Approximately 70% of India’s population live in villages. Factors such as vulnerability, powerlessness, isolation and poor physical health contribute to the vicious and often inescapable cycle that we simplistically label as ‘rural poverty’ (Chambers, 1983). This is largely hidden from our sight, unless one is willing to put aside their personal agenda and just be open to what is. Despite India’s rapid economic growth, universal primary healthcare remains a distant ideal, with enormous social challenges and inequities yet to be overcome. Organisations such as DHR continue to establish universal primary care, and I am personally indebted to them for providing loving hospitality and a space to explore myself.
In summary
The skills I gained during this experience in India have already come to use as a GP trainee, particularly in the realm of communication. My consultations have profoundly improved by way of active listening and creating mental spaces for patients to open up. Seeing such huge cultural, economic and linguistic variety in our day-to-day practice, I felt the experience gave me the ability to adapt my style according to patient need, thus making each consultation unique and thoroughly enjoyable.

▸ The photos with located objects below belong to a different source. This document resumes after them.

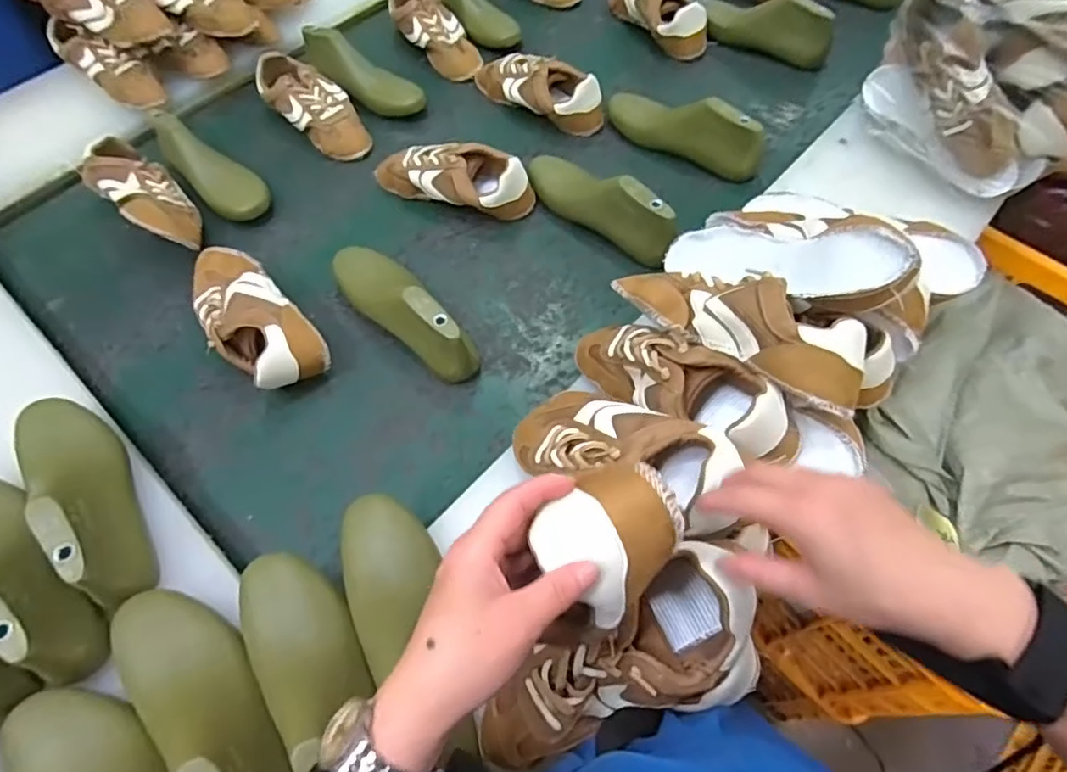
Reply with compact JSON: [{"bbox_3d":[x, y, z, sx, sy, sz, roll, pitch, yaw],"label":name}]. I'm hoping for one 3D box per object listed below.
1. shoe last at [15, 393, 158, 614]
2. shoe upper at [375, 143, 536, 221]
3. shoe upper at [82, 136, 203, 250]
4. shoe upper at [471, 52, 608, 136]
[{"bbox_3d":[-0.427,0.093,0.542,0.080,0.084,0.244,-41,67,-18],"label":"shoe last"},{"bbox_3d":[-0.120,-0.301,0.834,0.245,0.073,0.082,21,64,14],"label":"shoe upper"},{"bbox_3d":[-0.537,-0.262,0.816,0.219,0.076,0.089,36,68,20],"label":"shoe upper"},{"bbox_3d":[0.000,-0.473,0.925,0.243,0.073,0.070,29,66,17],"label":"shoe upper"}]

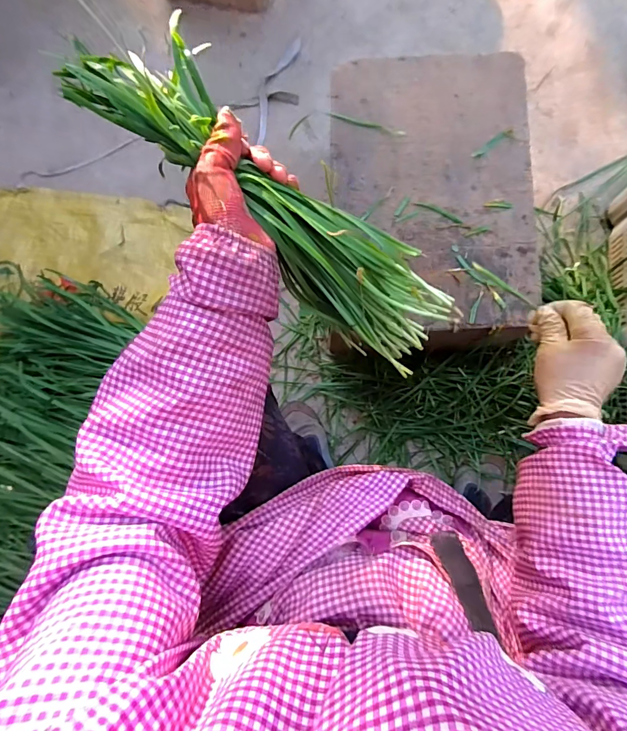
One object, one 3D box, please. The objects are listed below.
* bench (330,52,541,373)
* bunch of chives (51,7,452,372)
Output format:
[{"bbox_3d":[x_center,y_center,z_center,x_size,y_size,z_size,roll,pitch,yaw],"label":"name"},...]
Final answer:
[{"bbox_3d":[0.177,-0.239,0.648,0.286,0.183,0.442,0,83,3],"label":"bench"},{"bbox_3d":[-0.022,-0.127,0.336,0.363,0.042,0.095,37,87,-19],"label":"bunch of chives"}]

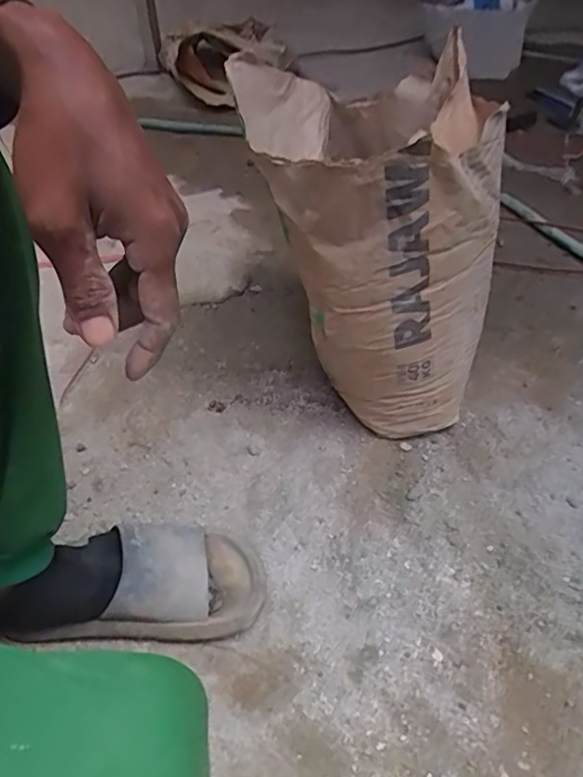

In terms of international volunteerism within the healthcare profession, I strongly encourage the sentiment. From my experience, the most important thing was to let go of my expectations, fixed ideals and self-identity, and instead engage wholeheartedly the with people, culture and environment. In doing so, it became an incredible process of self-discovery. Sometimes the best way to find yourself is to lose yourself.
Footnotes
Acknowledgements
I would like to thank Dr Manny Samra and Dr Stephen Pritchard for supporting my application and the entire team at DHR for providing a home away from home.